The U.S. Food and Drug Administration (USFDA) on Friday announced that it is proposing to remove oral phenylephrine, a common ingredient in decongestants, after a detailed analysis on its effectiveness. Till now, phenylephrine was an active ingredient that can be used in over-the-counter (OTC) monograph drug products for the temporary relief of nasal congestion.
However, an agency review of the available data determined that oral phenylephrine is not effective for this use. For now, companies may continue to market OTC monograph drug products containing oral phenylephrine as a nasal decongestant. “This is a proposed order. Only a final order will affect what products can be marketed. The proposed order is based on effectiveness concerns, not on safety concerns,” FDA said in its statement.
Currently, oral phenylephrine is widely used as a nasal decongestant active ingredient in many OTC monograph drug products. It is important to note that some products only contain oral phenylephrine as a single, active ingredient. Others contain oral phenylephrine and another active ingredient (e.g., acetaminophen or dextromethorphan), and the presence of oral phenylephrine in these medicines does not affect how other active ingredients work to treat the symptoms for which they are intended, FDA explained.

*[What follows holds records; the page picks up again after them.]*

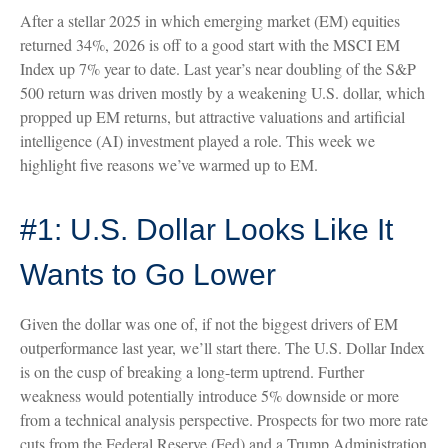
After a stellar 2025 in which emerging market (EM) equities
returned 34%, 2026 is off to a good start with the MSCI EM
Index up 7% year to date. Last year’s near doubling of the S&P
500 return was driven mostly by a weakening U.S. dollar, which
propped up EM returns, but attractive valuations and artificial
intelligence (AI) investment played a role. This week we
highlight five reasons we’ve warmed up to EM.
#1: U.S. Dollar Looks Like It
Wants to Go Lower
Given the dollar was one of, if not the biggest drivers of EM
outperformance last year, we’ll start there. The U.S. Dollar Index
is on the cusp of breaking a long-term uptrend. Further
weakness would potentially introduce 5% downside or more
from a technical analysis perspective. Prospects for two more rate
cuts from the Federal Reserve (Fed) and a Trump Administration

“The agency conducted a comprehensive review of all available data on the safety and efficacy of oral phenylephrine, including the historical data that were used to support the determination made 30 years ago that oral phenylephrine was effective as a nasal decongestant, as well as newer clinical data on oral phenylephrine that have since become available,” the US regulatory body said in a statement.
As a variety of different drug products may be sold under the same brand name, consumers should always read the Drug Facts label to determine which ingredients are in a medication, and to be aware of important warnings and directions for use, FDA warned. Phenylephrine is also an ingredient in nasal sprays to treat congestion. The FDA’s action is only related to orally administered phenylephrine and not the nasal spray form.

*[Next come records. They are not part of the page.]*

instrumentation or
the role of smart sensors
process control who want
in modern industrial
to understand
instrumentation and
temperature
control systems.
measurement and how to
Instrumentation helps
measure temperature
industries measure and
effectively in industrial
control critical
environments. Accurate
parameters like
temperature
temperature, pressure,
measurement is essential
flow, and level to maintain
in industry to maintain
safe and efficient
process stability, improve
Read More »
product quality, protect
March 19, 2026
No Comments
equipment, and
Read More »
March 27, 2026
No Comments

“The FDA is seeking public comments on this proposed order. Instructions on how to submit comments are found in the proposed order available on OTC Monographs@FDA. If, after considering the comments, the FDA concludes oral phenylephrine is not effective as a nasal decongestant, the FDA will issue a final order removing oral phenylephrine from the OTC monograph, and drug products thereafter could no longer contain oral phenylephrine as a nasal decongestant,” it stated.
The FDA would provide manufacturers with appropriate time to either reformulate drugs containing oral phenylephrine or remove such drugs from the market, it added.